(Written problem 1):
Answer these from the k-best paths text:
(a) Which algorithm does compute_topological_order use?
(b) How many nodes were in the computed topological order?
(c) What node types does get_node_types return?
(Written problem 2):
Carry on writing the k-best paths text from where it stops.

(Text provided):
Implement k-best paths algorithm using Dynamic Programming. This finds the exact top-K most influential paths by processing nodes in reverse topological order.

**Optimization:** This version avoids expensive list copying by storing lightweight references during DP and reconstructing paths only at the end (~10-100x faster).

In [8]:
def compute_topological_order(adjacency_matrix):
    """
    Compute topological order using Kahn's algorithm.
    
    Args:
        adjacency_matrix: torch.Tensor of shape (n_nodes, n_nodes)
                         where adjacency_matrix[target, source] represents edge from source -> target
    
    Returns:
        list: Topological order of node indices
    """
    n_nodes = adjacency_matrix.shape[0]
    
    # Compute in-degrees: for each node, count how many edges point TO it
    in_degree = (adjacency_matrix != 0).sum(dim=1).cpu()
    
    # Initialize queue with nodes that have no incoming edges
    queue = [i for i in range(n_nodes) if in_degree[i] == 0]
    topo_order = []
    
    while queue:
        node = queue.pop(0)
        topo_order.append(node)
        
        # For each outgoing edge from this node
        outgoing_edges = (adjacency_matrix[:, node] != 0).cpu()
        
        for target in range(n_nodes):
            if outgoing_edges[target]:
                in_degree[target] -= 1
                if in_degree[target] == 0:
                    queue.append(target)
    
    if len(topo_order) != n_nodes:
        print(f"Warning: Graph contains a cycle! Only {len(topo_order)}/{n_nodes} nodes ordered.")
        remaining = [i for i in range(n_nodes) if i not in topo_order]
        topo_order.extend(remaining)
    
    return topo_order

adjacency_matrix = graph.adjacency_matrix

print("Computing topological order of the attribution graph...")
topo_order = compute_topological_order(adjacency_matrix)
print(f"Topological order computed: {len(topo_order)} nodes")

Computing topological order of the attribution graph...
Topological order computed: 8499 nodes


## 4.6. Find Complete Paths: Embedding → Austin Logit

Find the top-10 most influential complete paths from input embedding tokens to the Austin logit prediction.

In [9]:
from dataclasses import dataclass
from typing import List
import pandas as pd
from tqdm import tqdm
from circuit_tracer.graph import compute_node_influence

@dataclass
class Path:
    """Represents a path through the attribution graph."""
    nodes: List[int]
    edges: List[float]
    score: float
    
    def __len__(self):
        return len(self.nodes)
    
    def get_node_types(self, graph) -> List[str]:
        """Return node types: 'feature', 'error', 'embed', 'logit'."""
        n_features = len(graph.selected_features)
        n_errors = graph.cfg.n_layers * graph.n_pos
        n_embeds = graph.n_pos
        
        types = []
        for node in self.nodes:
            if node < n_features:
                types.append('feature')
            elif node < n_features + n_errors:
                types.append('error')
            elif node < n_features + n_errors + n_embeds:
                types.append('embed')
            else:
                types.append('logit')

(Data):
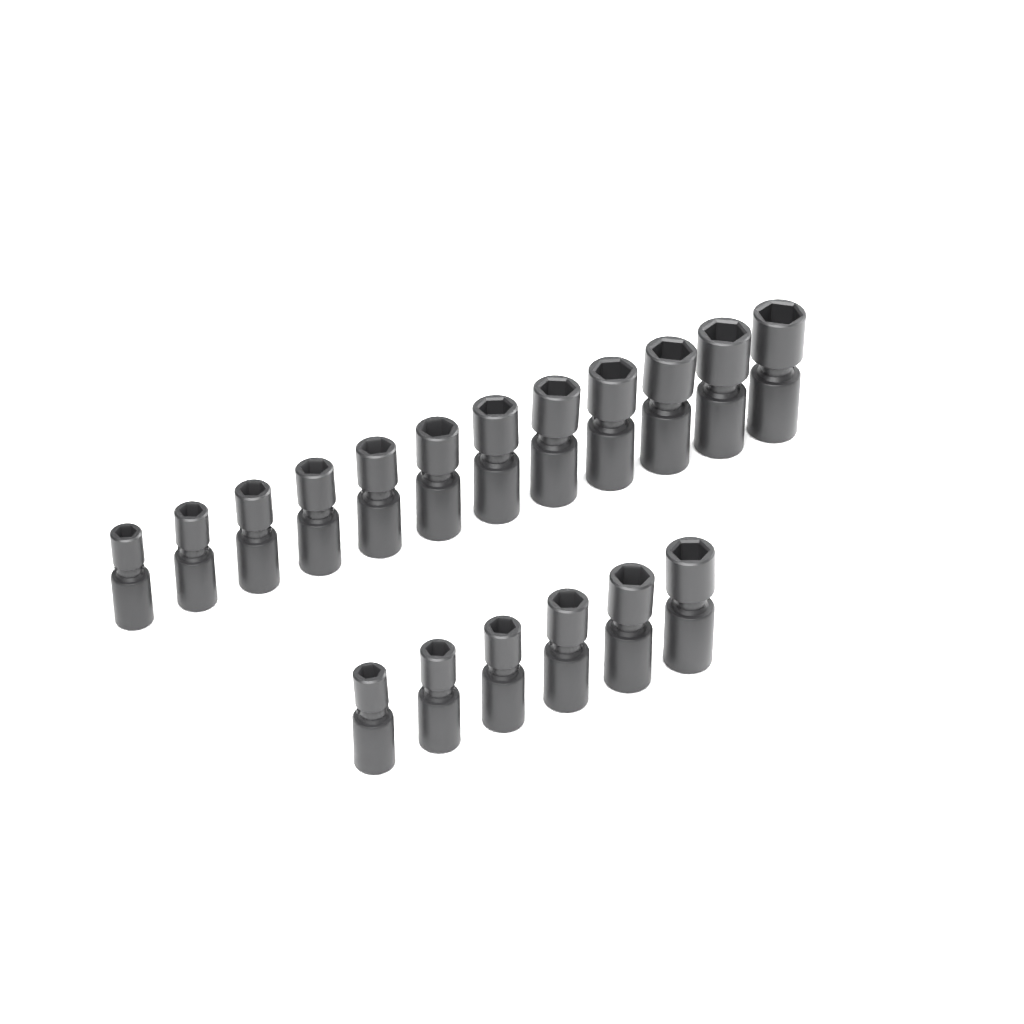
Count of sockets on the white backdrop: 18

(Written answer 1):
(a) Kahn's algorithm
(b) 8499
(c) 'feature', 'error', 'embed' and 'logit'

(Written answer 2):
        return types
    
    def get_node_descriptions(self, graph, tokenizer) -> List[str]:
        """Return human-readable descriptions for each node."""
        descriptions = []
        n_features = len(graph.selected_features)
        n_errors = graph.cfg.n_layers * graph.n_pos
        n_embeds = graph.n_pos
        
        for node in self.nodes:
            if node < n_features:
                layer, pos, feat_idx = graph.active_features[graph.selected_features[node]].tolist()
                token = tokenizer.decode([graph.input_tokens[pos]])
                descriptions.append(f"Feature L{layer}:F{feat_idx} @ pos {pos} ('{token}')")
            elif node < n_features + n_errors:
                error_idx = node - n_features
                layer = error_idx // graph.n_pos
                pos = error_idx % graph.n_pos
                token = tokenizer.decode([graph.input_tokens[pos]])
                descriptions.append(f"Error L{layer} @ pos {pos} ('{token}')")
            elif node < n_features + n_errors + n_embeds:
                pos = node - n_features - n_errors
                token = tokenizer.decode([graph.input_tokens[pos]])
                descriptions.append(f"Embedding @ pos {pos} ('{token}')")
            else:
                logit_idx = node - n_features - n_errors - n_embeds
                token = tokenizer.decode([graph.logit_tokens[logit_idx]])
                prob = graph.logit_probabilities[logit_idx].item()
                descriptions.append(f"Logit '{token}' (p={prob:.4f})")
        
        return descriptions


def find_k_best_paths_dp(adj_matrix, source_nodes, sink_node, topo_order, k=10, verbose=True):
    """OPTIMIZED: Find top-K paths using DP. Stores lightweight references, reconstructs at end."""
    best_path_refs = {}
    best_path_refs[sink_node] = [(None, None, 1.0)]
    
    iterator = reversed(topo_order) if not verbose else tqdm(
        reversed(topo_order), desc="DP path finding (optimized)", total=len(topo_order)
    )
    
    for node in iterator:
        if node == sink_node:
            continue
        
        outgoing_weights = adj_matrix[:, node]
        successors = torch.where(outgoing_weights != 0)[0]
        
        if len(successors) == 0:
            best_path_refs[node] = []
            continue
        
        candidate_refs = []
        for succ in successors:
            succ_idx = succ.item()
            if succ_idx not in best_path_refs or len(best_path_refs[succ_idx]) == 0:
                continue
            
            edge_weight = outgoing_weights[succ].item()
            for succ_next, succ_edge, path_score in best_path_refs[succ_idx]:
                new_score = abs(edge_weight) * path_score
                candidate_refs.append((succ_idx, edge_weight, new_score))
        
        candidate_refs.sort(key=lambda x: x[2], reverse=True)
        best_path_refs[node] = candidate_refs[:k]
    
    def reconstruct_path(start_node, path_ref_index):
        """Reconstruct full path by following successor chain."""
        nodes, edges = [start_node], []
        current_node, current_ref_idx = start_node, path_ref_index
        
        while True:
            next_node, edge_weight, score = best_path_refs[current_node][current_ref_idx]
            if next_node is None:
                break
            
            nodes.append(next_node)
            edges.append(edge_weight)
            current_node = next_node
            
            target_score = score / abs(edge_weight)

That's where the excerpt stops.